Despite the spectre of the 2007 post-election violence looming over Kenya’s elections this year, the level of events and fatalities have proven to be more comparable to the 2013 elections than those of 2007. Although election-related events in the months preceding the general election in August 2017 drove the numbers of both events and fatalities to highs not seen since 2015 (see Figure 1), it was only with the surprise invalidation of the results of the 2017 presidential election that a notable spike in events was produced, alongside a proportionally smaller one in fatalities.

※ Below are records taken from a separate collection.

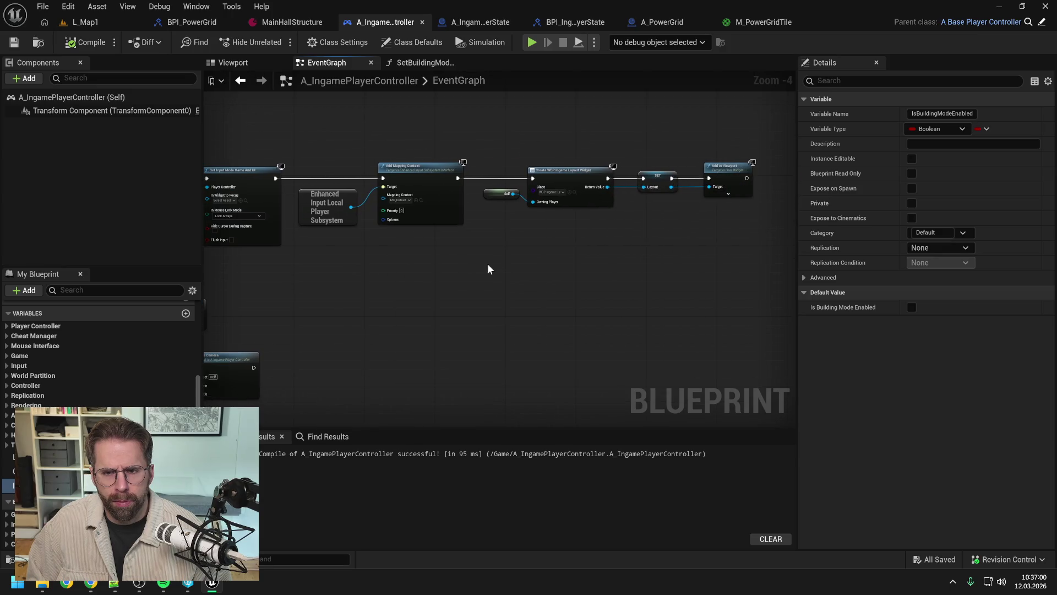
drag(493, 263, 629, 254)
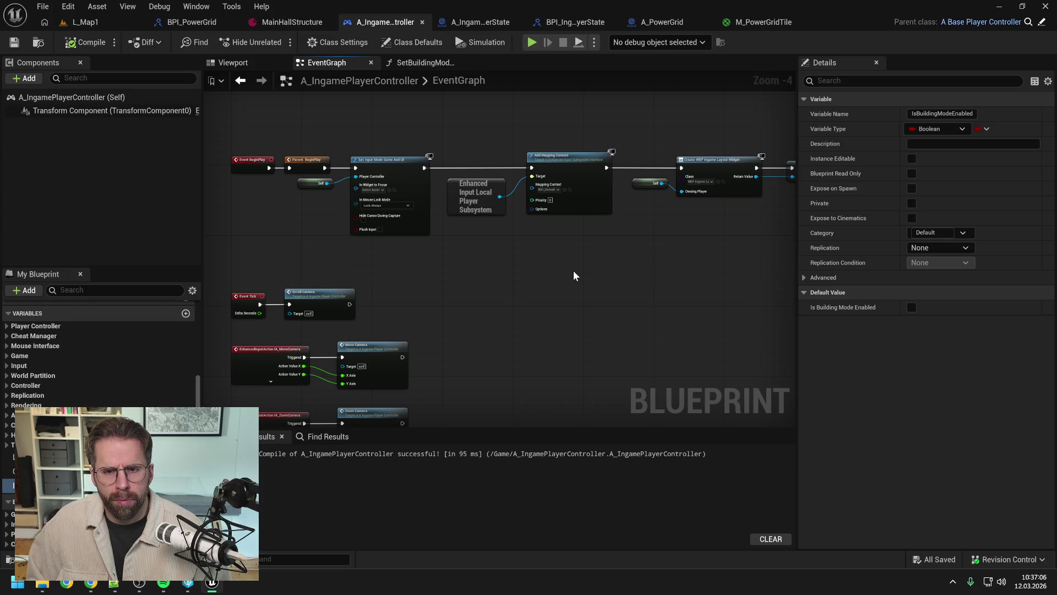
drag(729, 256, 483, 252)
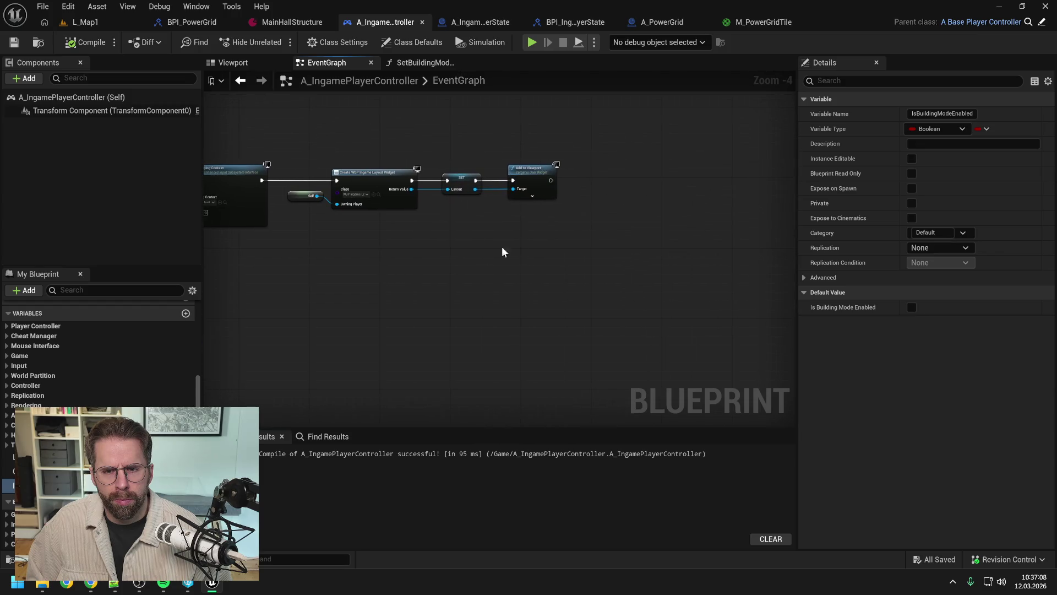
Add a Spawn Actor from Class node wired after Add to Viewport.
right_click(590, 205)
text(spawn a)
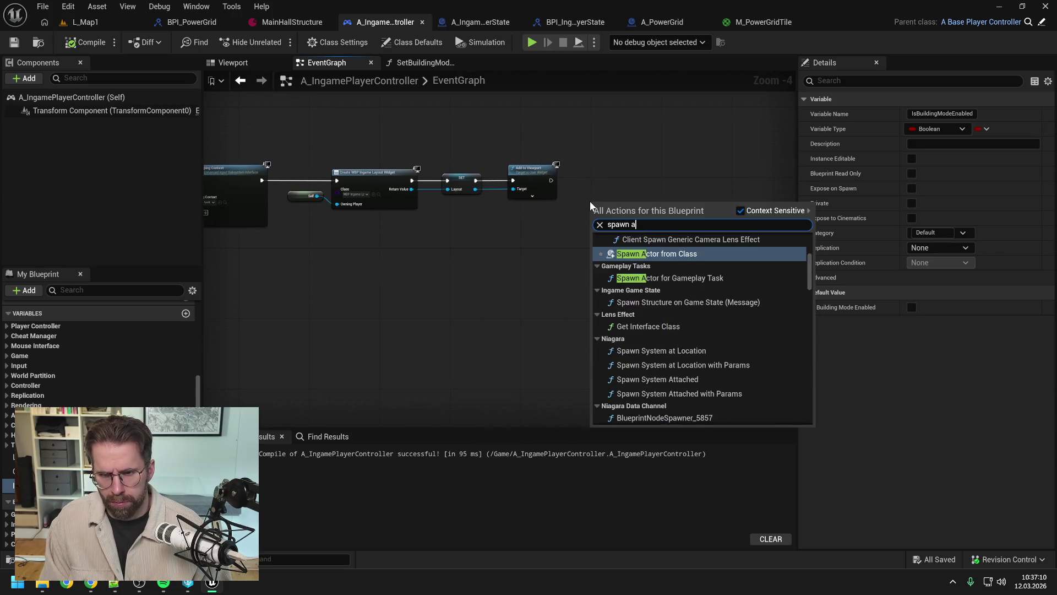
text(ctor from)
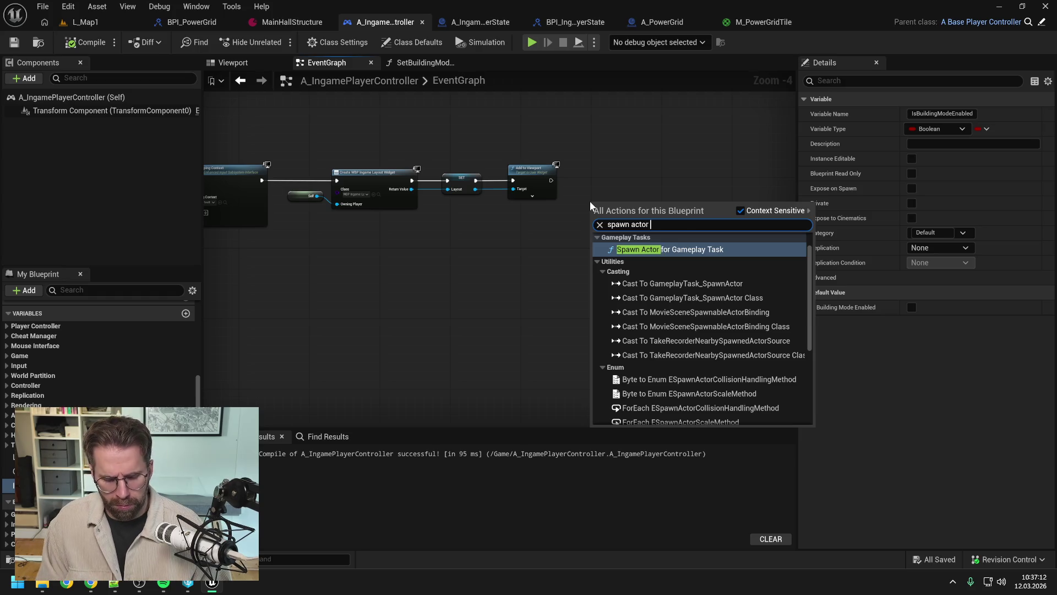
key(Return)
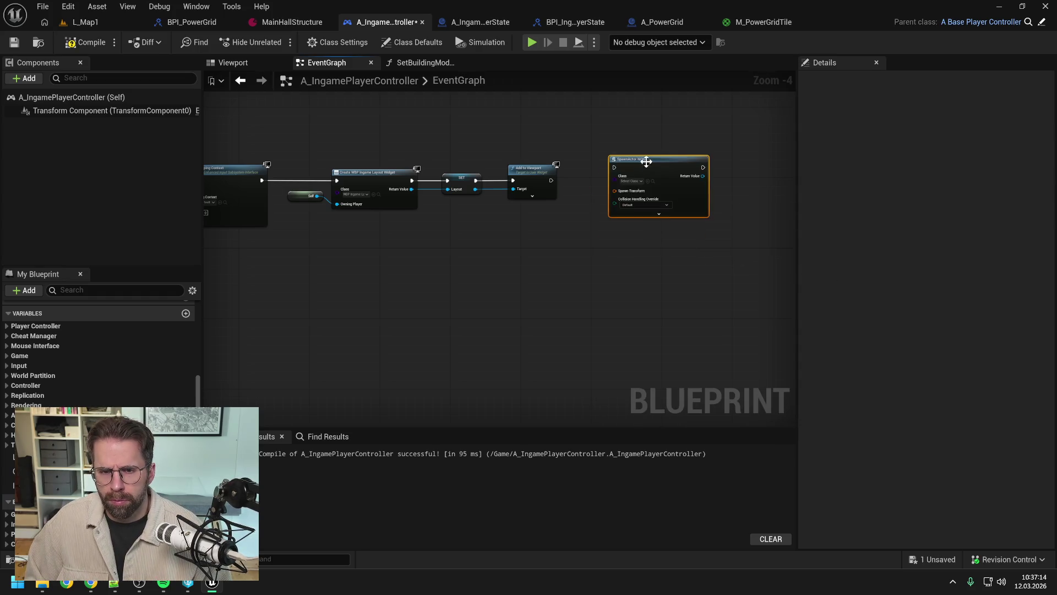
scroll(590, 200, up, 2)
mouse_move(548, 181)
mouse_down()
mouse_move(639, 162)
mouse_move(696, 170)
mouse_up()
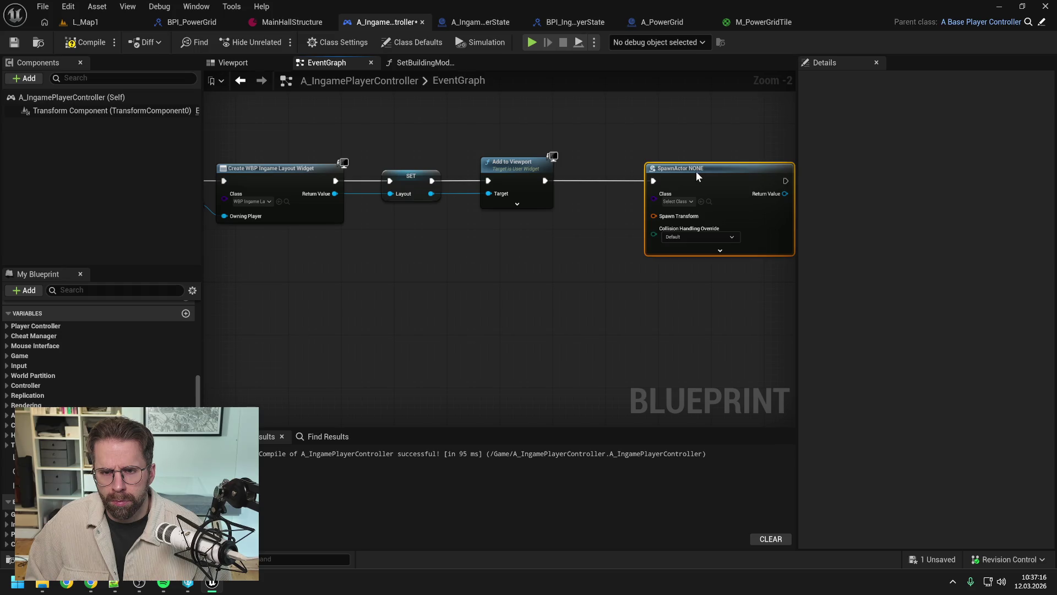
Spawn A_BuildingModePreview with a split Spawn Transform and Always Spawn, Ignore Collisions.
click(676, 202)
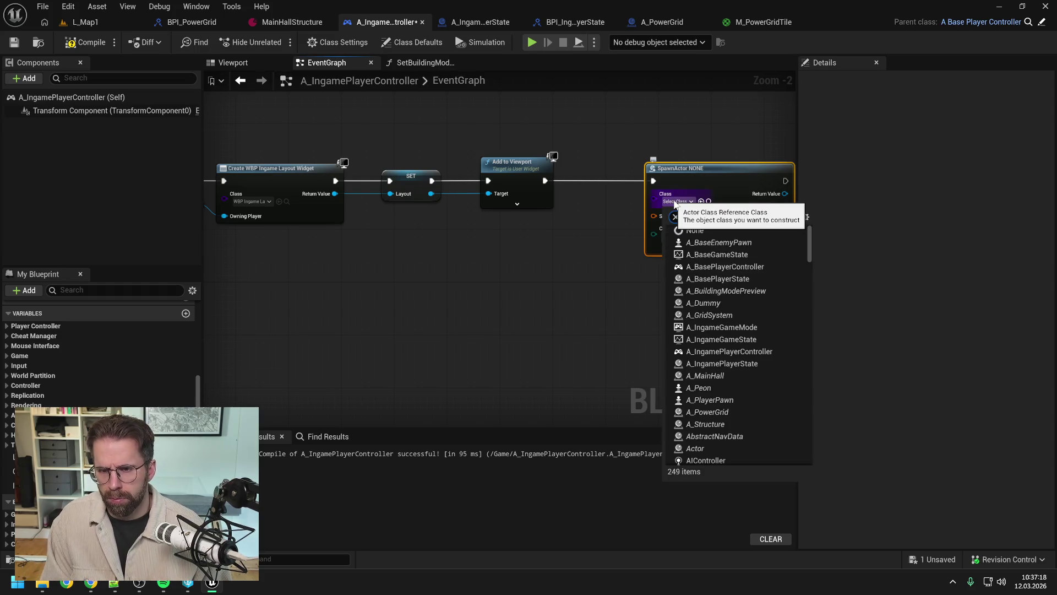
text(Building)
click(717, 242)
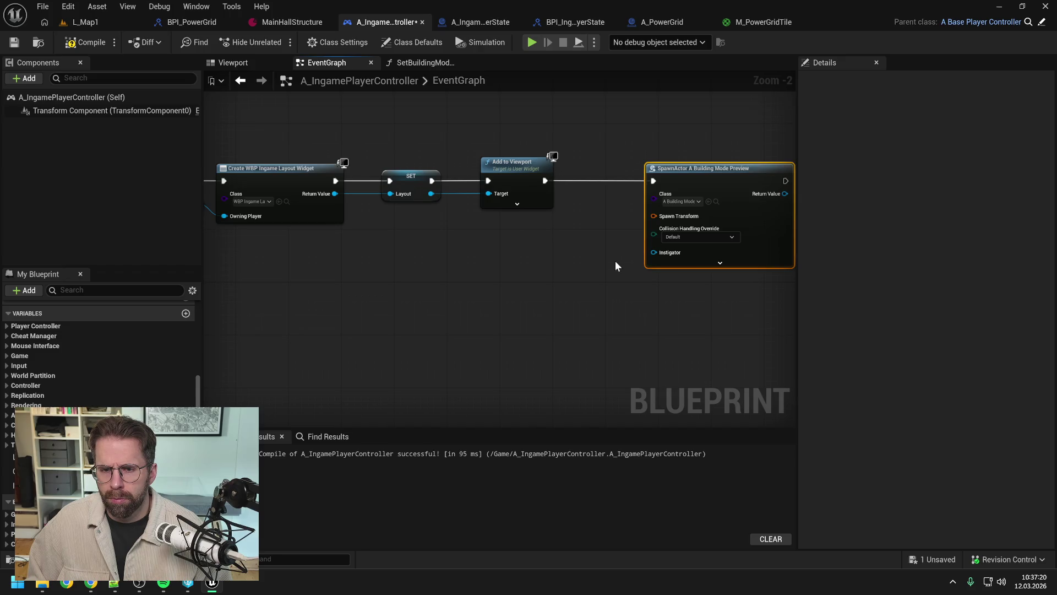
right_click(612, 220)
click(644, 271)
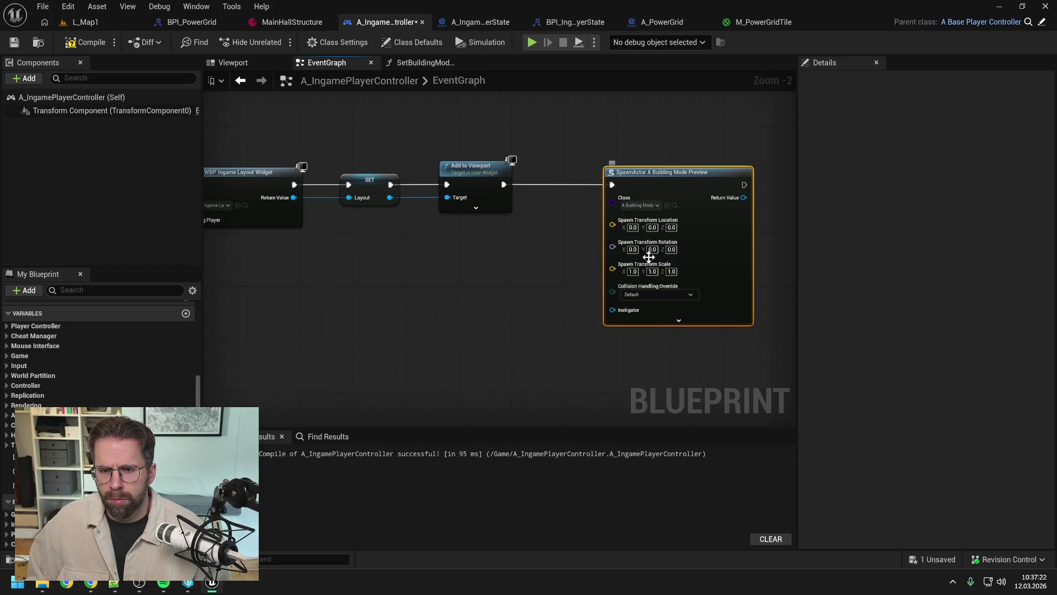
click(646, 294)
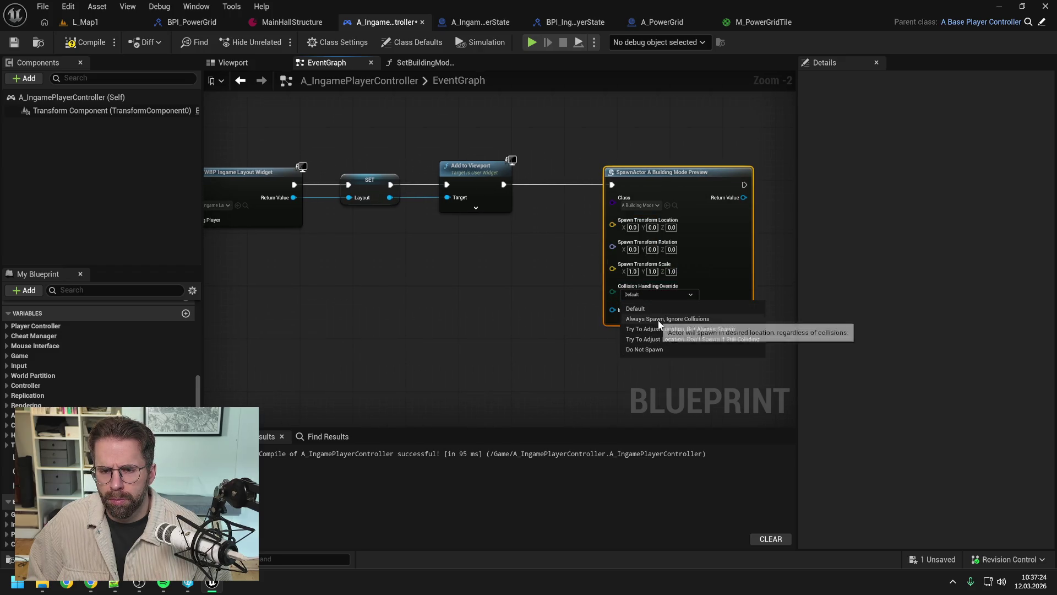
click(658, 319)
Shift the spawn node left, then compile and save the player controller blueprint.
drag(638, 178, 599, 179)
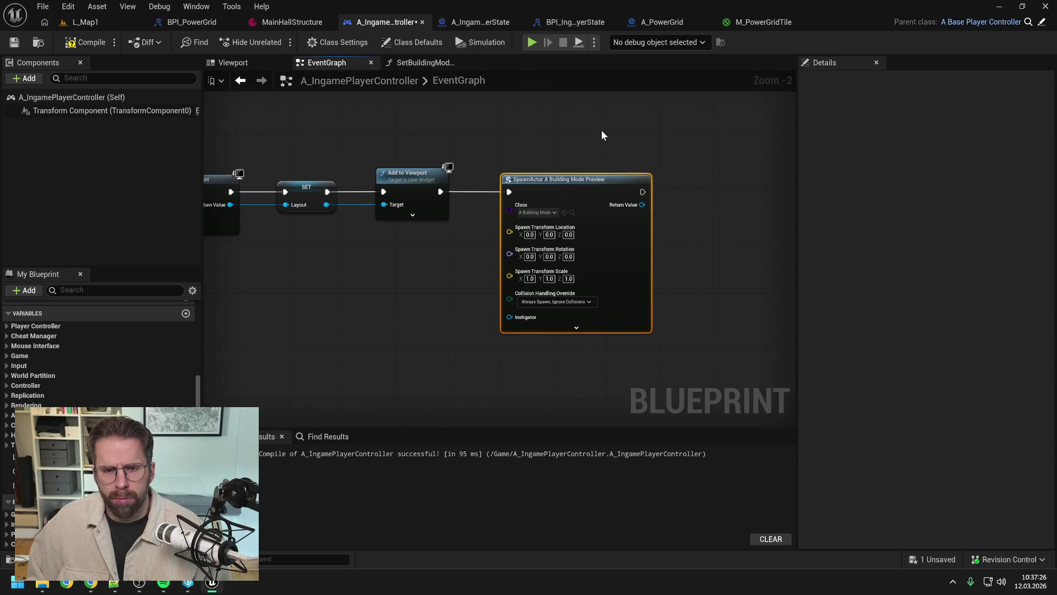
click(85, 42)
key(ctrl+s)
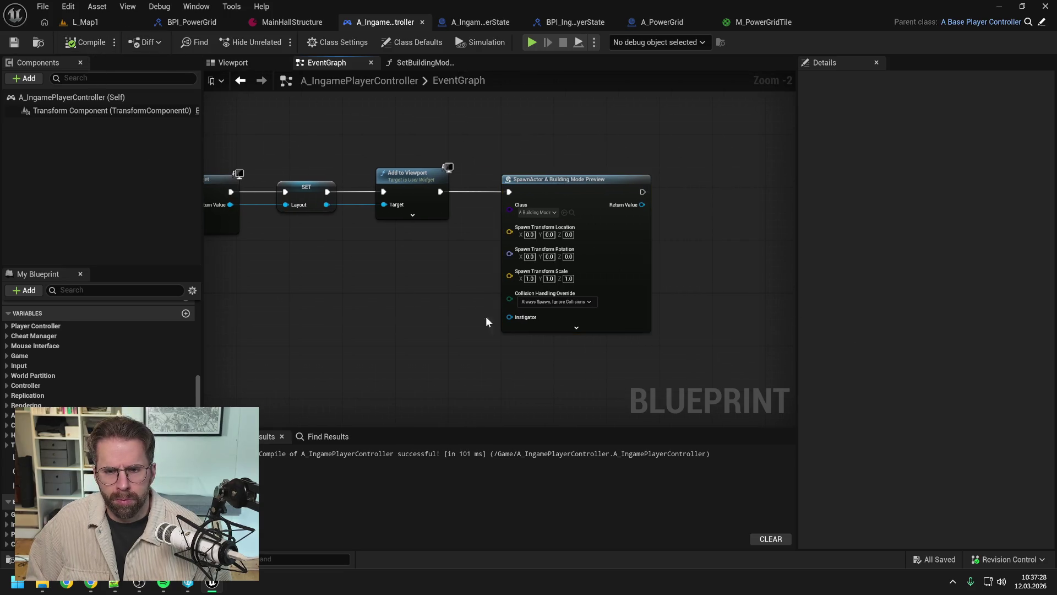
drag(642, 204, 697, 198)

With incumbent President Uhuru Kenyatta’s victory in the first poll overturned by the Supreme Court due to procedural irregularities, the electoral re-run has not offered a more stable outcome. Despite Kenyatta winning with 98% of the vote, the election was marred by violence which prevented polls from being held in at least four constituencies seen as opposition strongholds. The election also suffered from a low turnout of between only 38-42% (Washington Post, 10 October 2017) which casts doubt on the legitimacy of the results, especially compared to the previous vote which recorded participation of almost 80%. This low turnout can be ascribed in large part to Kenyatta’s main opponent in the election and leader of the opposition coalition National Super Alliance (NASA), Raila Odinga, having pulled out the race in tandem with a call by the opposition to boycott the vote (Quartz Africa, 26 October 2017).
Despite the anger over the situation among the opposition and clashes between protesters and police before and during the election, reported fatalities associated with the elections remained relatively low in October (see Figure 1). But while fatalities may have been low, the electoral re-run was a significant contributor to October 2017 becoming the month with the third most events in Kenya in ACLED’s dataset going back to 1997. The only months which surpass it are December 2007 and January 2008 which saw the worst of 2007’s post-election violence, with more than 1,000 fatalities recorded.
With the 2017 elections complete, the question will now be what Kenyatta’s government will do to deal with the difficult situation facing the country. Odinga has said his coalition does not accept the results of the election (Al Jazeera, 31 October 2017) and that he wants a constitutional review to curb presidential powers. His NASA coalition has also called for a campaign of civil disobedience, dubbed a “national resistance movement”, including a boycott of products and services offered by firms seen as connected to Kenyatta (Reuters, 7 November 2017). The stated goal of the movement is to force new elections by January 2018 (Financial Times, 3 November 2017). Beyond the posturing of the opposition, it is clear the country remains deeply divided by the poll. Although the government and opposition have managed to steer clear of significant violence so far, tensions are likely to continue in the months ahead.